We thank the reviewers for their encouraging comments. We will address their major questions.$
--- Assigned R4 ---

>> The term "label" to describe the feature value is a bit confusing.
We will fix this in the final version.

>> A toy example.
We will add a toy example to illustrate the algorithm in the final version.

>> First the meta-clustering and then the choice of tree model. 
Indeed, this is a good suggestion. We will improve the presentation accordingly.

>> Parallel properties.
Yes, this is absolutely correct. Once the tree model is estimated. We can compute the gradient ascent path for all data in parallel and record the modes they converge to. In the end, we just need to go through all data once and identify data associated with a same mode as a same cluster. We did briefly mention this in the paper (Line 348 to 350). Being embarrassingly parallel makes our method rather appealing compared with others such as mixture models, k-means, k-modes, rock, etc. We will elaborate this in the final version.

>> Discuss the complexity of other methods.
We will address this in the final version.

>> Why and how to compare to mixture of Gaussians (MoG). 
As shown in the paper, methods assuming a continuous domain (MoG, K-Means, etc) have computational advantage and perform reasonably well on discrete data. To apply these continuous methods, we map a variable of L possible categorical values to L binary variables. The l-th variable has value one if and only if the original variable has value l. This way we map the categorical data into a binary-valued high dimensional domain. We further relax the domain into a high dimensional zero-one cube by allowing each variable to take real values between zero and one. 

>> More explanation of the mixture of multinomials.
Yes, we will give a thorough explanation of baselines like mixture of product of discrete distribution (MPD), mixture of multinomials (MMN), latent class analysis (LCA), etc.

> **What is required**:
Set down the stretch of the author response from "Yes, this is" through "elaborate this in the final version.", word for word.

> **Excerpted data**:

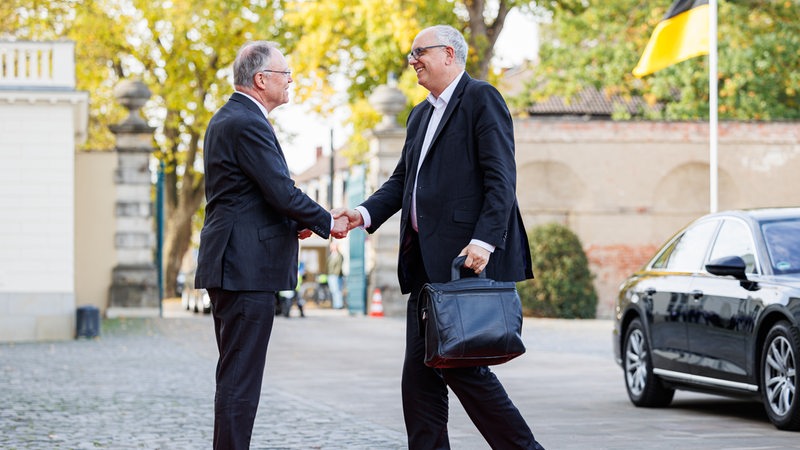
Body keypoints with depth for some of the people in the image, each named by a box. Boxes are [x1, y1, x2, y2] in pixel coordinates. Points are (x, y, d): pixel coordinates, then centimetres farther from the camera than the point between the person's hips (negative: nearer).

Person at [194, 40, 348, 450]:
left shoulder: (227, 120, 18)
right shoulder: (247, 124, -15)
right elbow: (281, 190, -18)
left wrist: (293, 223, 13)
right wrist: (328, 223, -4)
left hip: (231, 265, 11)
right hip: (246, 267, -11)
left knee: (237, 375, 15)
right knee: (240, 377, -8)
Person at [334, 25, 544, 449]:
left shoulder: (481, 98, -4)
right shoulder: (420, 115, 23)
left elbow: (501, 179, -13)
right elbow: (402, 179, 20)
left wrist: (484, 241, -23)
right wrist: (365, 213, 2)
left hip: (468, 257, -9)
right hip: (428, 263, 9)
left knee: (461, 364, -9)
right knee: (419, 370, 5)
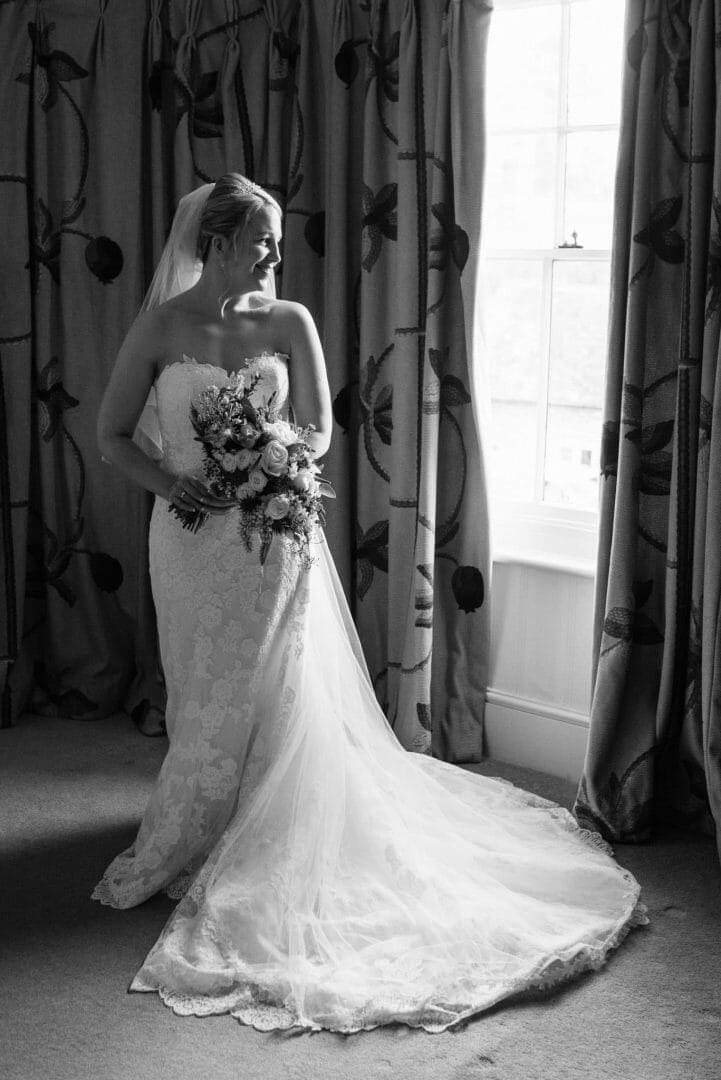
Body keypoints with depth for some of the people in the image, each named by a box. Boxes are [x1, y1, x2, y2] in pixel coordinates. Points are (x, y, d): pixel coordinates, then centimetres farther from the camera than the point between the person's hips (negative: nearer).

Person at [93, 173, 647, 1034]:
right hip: (190, 538, 0)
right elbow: (113, 433, 0)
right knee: (201, 695, 11)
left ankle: (172, 854, 19)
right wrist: (169, 481, -17)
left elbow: (318, 429, 3)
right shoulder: (161, 327, -4)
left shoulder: (288, 323, -1)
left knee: (259, 697, 3)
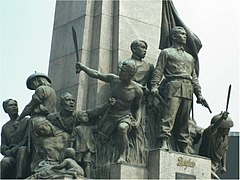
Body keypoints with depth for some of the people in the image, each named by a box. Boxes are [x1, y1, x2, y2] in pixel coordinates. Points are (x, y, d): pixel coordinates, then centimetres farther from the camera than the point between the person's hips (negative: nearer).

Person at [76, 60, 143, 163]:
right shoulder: (114, 79, -2)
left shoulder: (137, 91, -8)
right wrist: (82, 67, -8)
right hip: (111, 115, 4)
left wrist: (138, 120, -9)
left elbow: (137, 108, 6)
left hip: (125, 116, -4)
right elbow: (96, 75, 2)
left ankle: (122, 156, -27)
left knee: (122, 128, -36)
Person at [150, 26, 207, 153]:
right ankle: (164, 142, -24)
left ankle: (184, 146, 5)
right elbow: (158, 71, 3)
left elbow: (194, 77, 27)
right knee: (169, 115, -18)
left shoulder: (189, 57, 30)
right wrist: (154, 86, -12)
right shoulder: (166, 52, 14)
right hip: (173, 86, -5)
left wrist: (199, 94, 17)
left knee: (184, 120, 3)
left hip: (188, 89, 5)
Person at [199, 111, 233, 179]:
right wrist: (222, 118, -65)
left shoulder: (225, 136, 4)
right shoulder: (210, 132, -20)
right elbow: (213, 128, -46)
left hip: (215, 165, 8)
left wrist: (224, 166, 4)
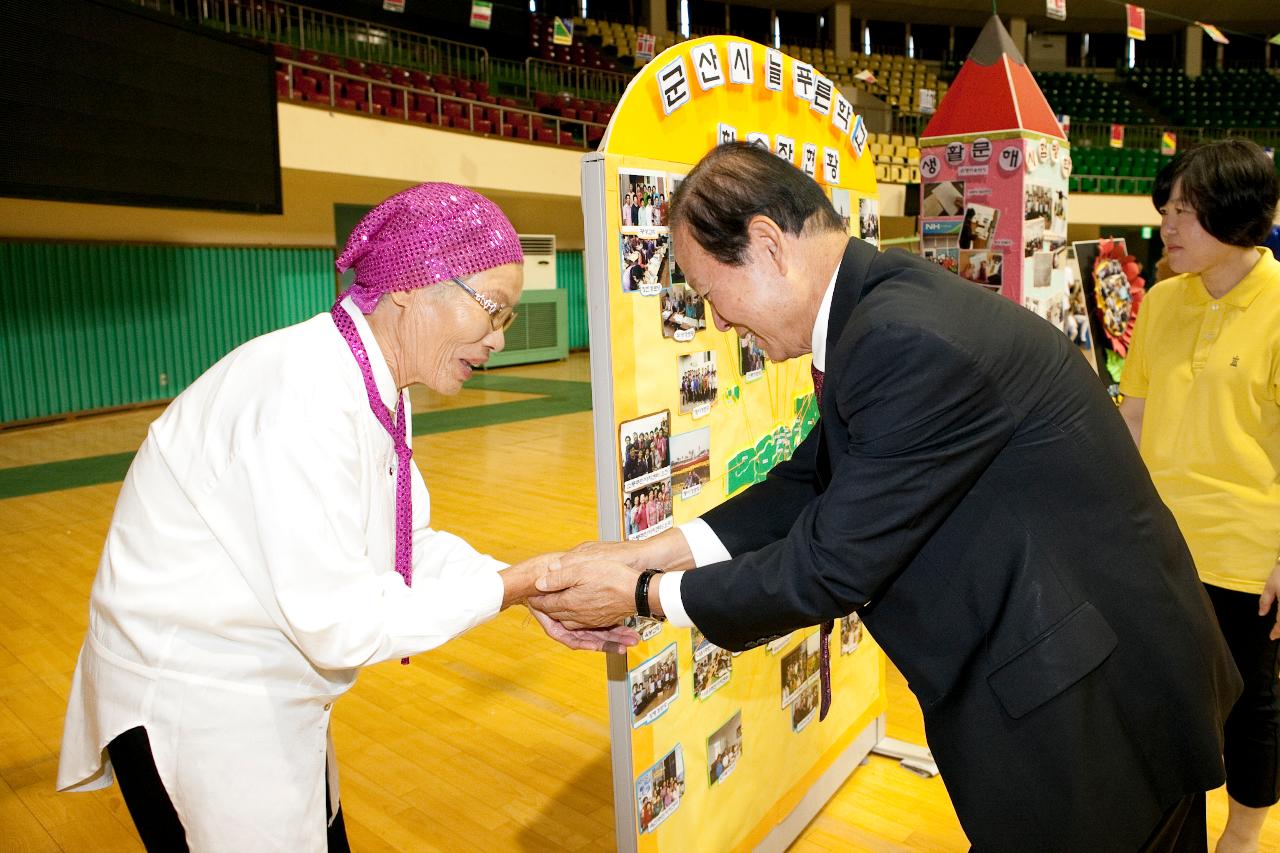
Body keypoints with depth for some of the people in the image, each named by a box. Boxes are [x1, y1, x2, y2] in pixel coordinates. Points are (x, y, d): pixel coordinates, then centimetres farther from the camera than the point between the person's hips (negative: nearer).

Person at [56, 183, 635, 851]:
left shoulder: (375, 387, -1)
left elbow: (407, 544, 2)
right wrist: (513, 585, -22)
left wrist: (537, 596, -8)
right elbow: (336, 621, -29)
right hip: (194, 714, -8)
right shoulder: (306, 395, -30)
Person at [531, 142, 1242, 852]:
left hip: (1095, 709, -8)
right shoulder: (883, 302, 1)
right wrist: (643, 554, -3)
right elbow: (808, 483, 4)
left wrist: (644, 595, -12)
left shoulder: (908, 341, -30)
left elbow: (833, 565, -24)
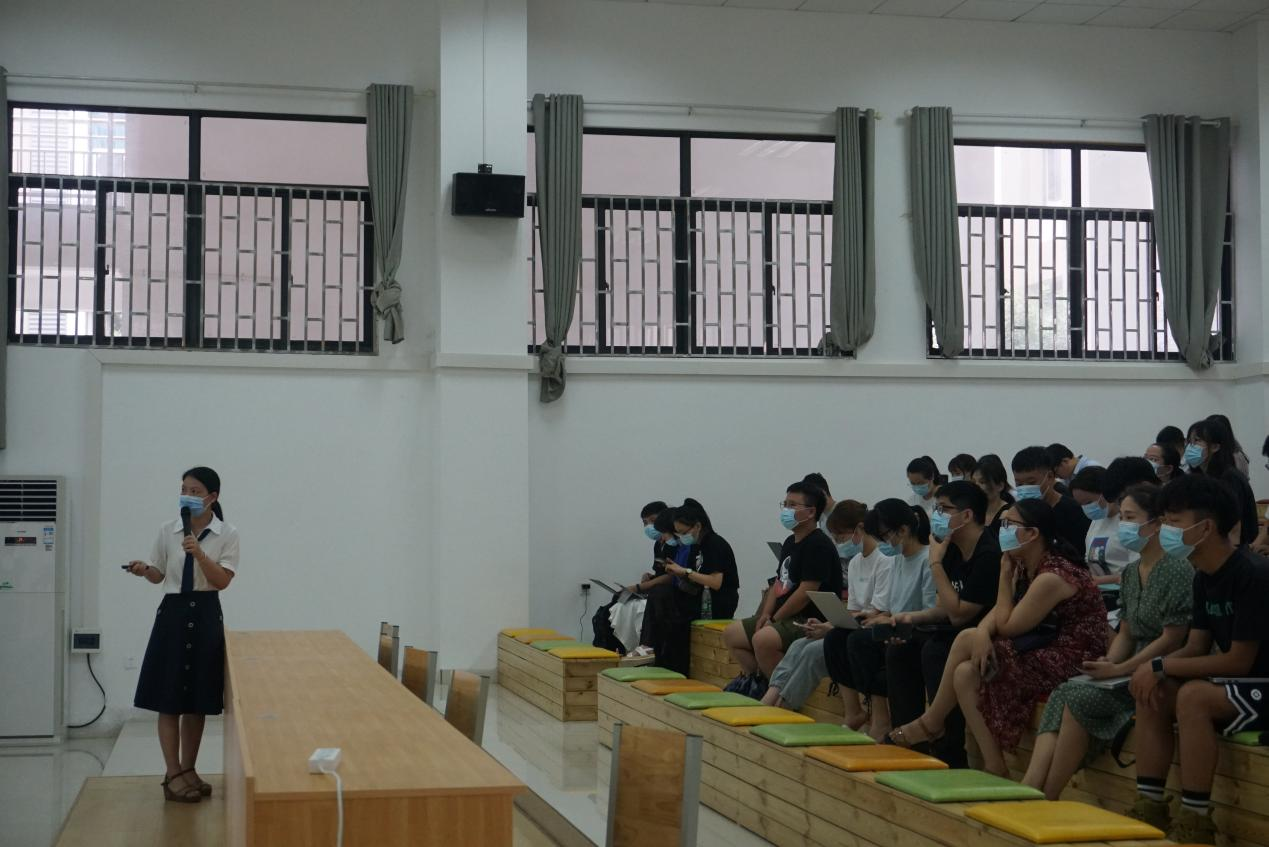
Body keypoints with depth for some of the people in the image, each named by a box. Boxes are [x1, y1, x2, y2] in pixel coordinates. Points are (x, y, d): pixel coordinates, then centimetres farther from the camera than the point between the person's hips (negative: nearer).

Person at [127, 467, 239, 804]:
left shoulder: (227, 534, -3)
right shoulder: (167, 531, 1)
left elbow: (222, 581, -10)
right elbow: (159, 576, 9)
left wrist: (199, 553, -24)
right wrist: (144, 570, -13)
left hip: (206, 616, 0)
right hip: (173, 614, 0)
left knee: (198, 701, 8)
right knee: (169, 700, -1)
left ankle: (189, 770, 20)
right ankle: (173, 775, 5)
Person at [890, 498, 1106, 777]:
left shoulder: (1052, 576, -20)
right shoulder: (1025, 567, 10)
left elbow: (1007, 626, -16)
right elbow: (997, 616, 6)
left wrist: (1006, 575, -8)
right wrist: (983, 632, -16)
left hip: (1072, 661, -9)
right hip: (1044, 652, 9)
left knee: (966, 639, -13)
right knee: (965, 674, -5)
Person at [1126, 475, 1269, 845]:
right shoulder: (1204, 578, 6)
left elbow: (1238, 661, -23)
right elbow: (1196, 647, 9)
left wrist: (1161, 666, -19)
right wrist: (1157, 668, -13)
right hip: (1234, 685, 9)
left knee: (1193, 696, -30)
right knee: (1152, 693, -3)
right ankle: (1150, 808, -4)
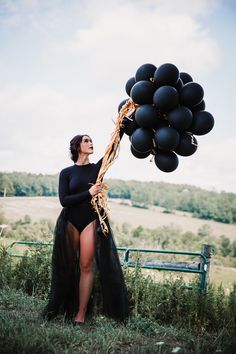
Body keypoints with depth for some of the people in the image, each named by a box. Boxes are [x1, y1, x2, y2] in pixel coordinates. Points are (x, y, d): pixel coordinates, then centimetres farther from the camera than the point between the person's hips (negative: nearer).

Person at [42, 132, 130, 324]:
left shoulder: (97, 168, 6)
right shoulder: (67, 172, 2)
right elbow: (64, 200, -8)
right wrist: (89, 193, -14)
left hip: (91, 221, 0)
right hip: (70, 221, 0)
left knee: (86, 265, -5)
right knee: (68, 266, 8)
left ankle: (81, 314, -2)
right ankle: (63, 308, 21)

> **Solved problem**:
Yes, this is absolutely correct. Once the tree model is estimated. We can compute the gradient ascent path for all data in parallel and record the modes they converge to. In the end, we just need to go through all data once and identify data associated with a same mode as a same cluster. We did briefly mention this in the paper (Line 348 to 350). Being embarrassingly parallel makes our method rather appealing compared with others such as mixture models, k-means, k-modes, rock, etc. We will elaborate this in the final version.